**Assignment:**
Gather every line from the entries below that includes "TRRS".

(Collection entries)
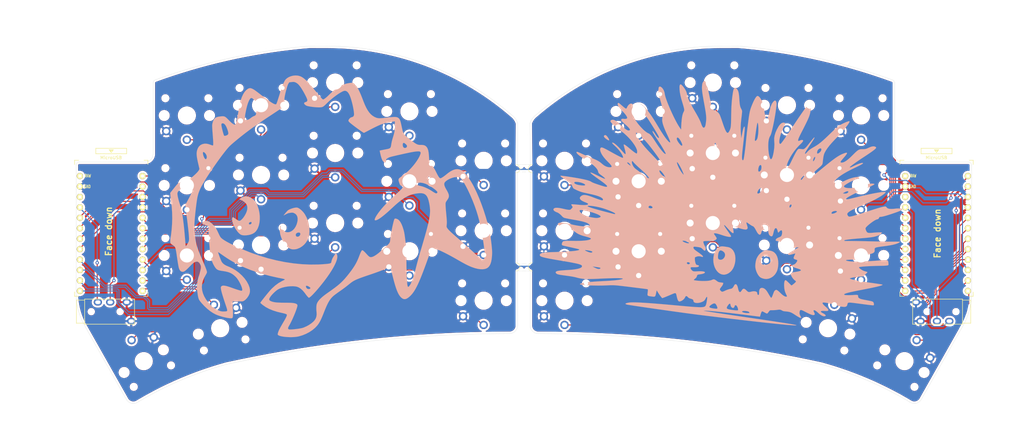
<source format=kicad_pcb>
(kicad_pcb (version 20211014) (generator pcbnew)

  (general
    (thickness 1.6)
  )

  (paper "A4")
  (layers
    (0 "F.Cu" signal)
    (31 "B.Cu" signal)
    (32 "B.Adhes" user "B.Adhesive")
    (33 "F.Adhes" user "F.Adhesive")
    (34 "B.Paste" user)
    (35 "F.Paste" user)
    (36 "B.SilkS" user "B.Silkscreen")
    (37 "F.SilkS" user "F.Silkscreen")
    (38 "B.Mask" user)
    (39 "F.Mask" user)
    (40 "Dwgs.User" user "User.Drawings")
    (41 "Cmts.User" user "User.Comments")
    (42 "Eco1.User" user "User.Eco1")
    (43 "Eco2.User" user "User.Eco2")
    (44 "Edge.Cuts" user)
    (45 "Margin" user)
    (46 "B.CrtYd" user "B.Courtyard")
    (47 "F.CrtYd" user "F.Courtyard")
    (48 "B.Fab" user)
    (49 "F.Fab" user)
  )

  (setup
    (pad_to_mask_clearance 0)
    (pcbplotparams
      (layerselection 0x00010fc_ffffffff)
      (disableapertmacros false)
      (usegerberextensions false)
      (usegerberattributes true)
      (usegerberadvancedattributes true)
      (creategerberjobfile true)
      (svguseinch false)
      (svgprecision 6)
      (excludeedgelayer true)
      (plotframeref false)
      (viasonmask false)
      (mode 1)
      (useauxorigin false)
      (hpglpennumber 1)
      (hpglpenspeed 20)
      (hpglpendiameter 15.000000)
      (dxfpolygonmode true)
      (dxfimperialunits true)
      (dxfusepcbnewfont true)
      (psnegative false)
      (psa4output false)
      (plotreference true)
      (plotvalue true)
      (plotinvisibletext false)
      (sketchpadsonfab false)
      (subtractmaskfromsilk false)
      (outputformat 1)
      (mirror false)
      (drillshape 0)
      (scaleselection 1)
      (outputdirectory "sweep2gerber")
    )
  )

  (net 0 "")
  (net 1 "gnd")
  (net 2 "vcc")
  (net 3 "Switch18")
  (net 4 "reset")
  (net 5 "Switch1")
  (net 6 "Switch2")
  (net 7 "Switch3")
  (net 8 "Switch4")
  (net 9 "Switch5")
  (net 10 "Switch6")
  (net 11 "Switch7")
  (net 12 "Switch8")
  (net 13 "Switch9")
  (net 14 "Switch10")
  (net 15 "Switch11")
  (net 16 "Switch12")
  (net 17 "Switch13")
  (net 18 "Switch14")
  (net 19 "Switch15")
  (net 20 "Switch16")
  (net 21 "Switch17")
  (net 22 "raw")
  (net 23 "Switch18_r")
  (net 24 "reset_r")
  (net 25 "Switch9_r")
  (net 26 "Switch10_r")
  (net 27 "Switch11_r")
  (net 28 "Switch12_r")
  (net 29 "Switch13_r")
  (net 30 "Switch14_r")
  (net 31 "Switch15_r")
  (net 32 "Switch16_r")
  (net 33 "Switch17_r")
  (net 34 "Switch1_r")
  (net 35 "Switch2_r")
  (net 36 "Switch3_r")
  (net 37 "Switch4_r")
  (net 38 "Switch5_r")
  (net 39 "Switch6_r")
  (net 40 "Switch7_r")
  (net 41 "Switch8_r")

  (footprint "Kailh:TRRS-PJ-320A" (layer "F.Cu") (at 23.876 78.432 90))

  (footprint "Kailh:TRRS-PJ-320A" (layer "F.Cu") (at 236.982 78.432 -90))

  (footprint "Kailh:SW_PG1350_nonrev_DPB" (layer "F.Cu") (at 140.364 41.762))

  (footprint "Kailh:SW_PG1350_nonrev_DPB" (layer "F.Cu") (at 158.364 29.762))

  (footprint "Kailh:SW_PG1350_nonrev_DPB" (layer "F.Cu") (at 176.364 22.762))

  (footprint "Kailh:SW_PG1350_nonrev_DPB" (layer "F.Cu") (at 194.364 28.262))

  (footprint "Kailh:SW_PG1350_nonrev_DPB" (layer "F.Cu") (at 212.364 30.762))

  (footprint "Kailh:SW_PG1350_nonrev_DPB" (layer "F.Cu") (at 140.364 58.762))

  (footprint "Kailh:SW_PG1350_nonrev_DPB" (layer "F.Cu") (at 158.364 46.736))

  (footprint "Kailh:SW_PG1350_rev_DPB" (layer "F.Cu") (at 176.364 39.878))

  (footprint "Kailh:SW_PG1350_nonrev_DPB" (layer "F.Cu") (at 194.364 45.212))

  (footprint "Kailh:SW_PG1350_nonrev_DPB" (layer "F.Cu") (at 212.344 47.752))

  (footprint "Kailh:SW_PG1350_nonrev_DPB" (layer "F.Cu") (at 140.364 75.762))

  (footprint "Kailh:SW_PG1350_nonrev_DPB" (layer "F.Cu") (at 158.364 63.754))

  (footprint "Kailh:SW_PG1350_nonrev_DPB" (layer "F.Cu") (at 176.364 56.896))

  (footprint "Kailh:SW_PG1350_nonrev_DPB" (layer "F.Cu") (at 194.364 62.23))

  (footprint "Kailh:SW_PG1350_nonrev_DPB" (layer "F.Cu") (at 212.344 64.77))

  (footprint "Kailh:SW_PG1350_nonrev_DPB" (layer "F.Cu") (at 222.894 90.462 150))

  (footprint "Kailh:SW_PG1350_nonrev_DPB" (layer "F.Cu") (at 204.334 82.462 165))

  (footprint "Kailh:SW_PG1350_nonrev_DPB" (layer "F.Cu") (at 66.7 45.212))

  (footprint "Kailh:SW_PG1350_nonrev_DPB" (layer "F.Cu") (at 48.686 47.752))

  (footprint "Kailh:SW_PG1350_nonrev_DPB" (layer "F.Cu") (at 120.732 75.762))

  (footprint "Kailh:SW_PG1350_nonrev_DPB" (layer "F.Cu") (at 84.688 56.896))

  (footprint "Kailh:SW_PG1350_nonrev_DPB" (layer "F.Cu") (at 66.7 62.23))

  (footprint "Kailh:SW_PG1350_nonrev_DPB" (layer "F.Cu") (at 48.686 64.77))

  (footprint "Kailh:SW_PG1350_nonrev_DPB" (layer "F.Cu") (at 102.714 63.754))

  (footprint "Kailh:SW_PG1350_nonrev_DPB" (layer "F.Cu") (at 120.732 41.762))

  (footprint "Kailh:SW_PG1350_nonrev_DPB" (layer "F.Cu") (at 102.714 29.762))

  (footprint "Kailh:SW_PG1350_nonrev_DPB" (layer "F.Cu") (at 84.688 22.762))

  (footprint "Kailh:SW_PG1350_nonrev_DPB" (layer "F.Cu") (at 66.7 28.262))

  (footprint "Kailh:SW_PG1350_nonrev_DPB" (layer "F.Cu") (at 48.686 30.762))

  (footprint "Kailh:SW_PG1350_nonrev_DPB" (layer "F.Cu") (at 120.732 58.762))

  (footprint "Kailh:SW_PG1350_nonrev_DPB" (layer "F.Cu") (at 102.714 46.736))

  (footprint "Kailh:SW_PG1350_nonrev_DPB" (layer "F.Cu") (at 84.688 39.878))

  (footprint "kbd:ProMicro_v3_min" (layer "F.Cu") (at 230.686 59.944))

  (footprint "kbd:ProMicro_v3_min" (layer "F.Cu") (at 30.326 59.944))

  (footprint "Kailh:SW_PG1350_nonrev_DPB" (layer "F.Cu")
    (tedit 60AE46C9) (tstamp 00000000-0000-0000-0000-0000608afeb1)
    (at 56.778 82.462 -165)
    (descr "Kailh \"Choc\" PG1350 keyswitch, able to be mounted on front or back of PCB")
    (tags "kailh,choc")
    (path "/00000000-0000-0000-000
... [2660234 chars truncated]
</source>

**Solution to the problem:**
  (footprint "Kailh:TRRS-PJ-320A" (layer "F.Cu") (at 23.876 78.432 90))
  (footprint "Kailh:TRRS-PJ-320A" (layer "F.Cu") (at 236.982 78.432 -90))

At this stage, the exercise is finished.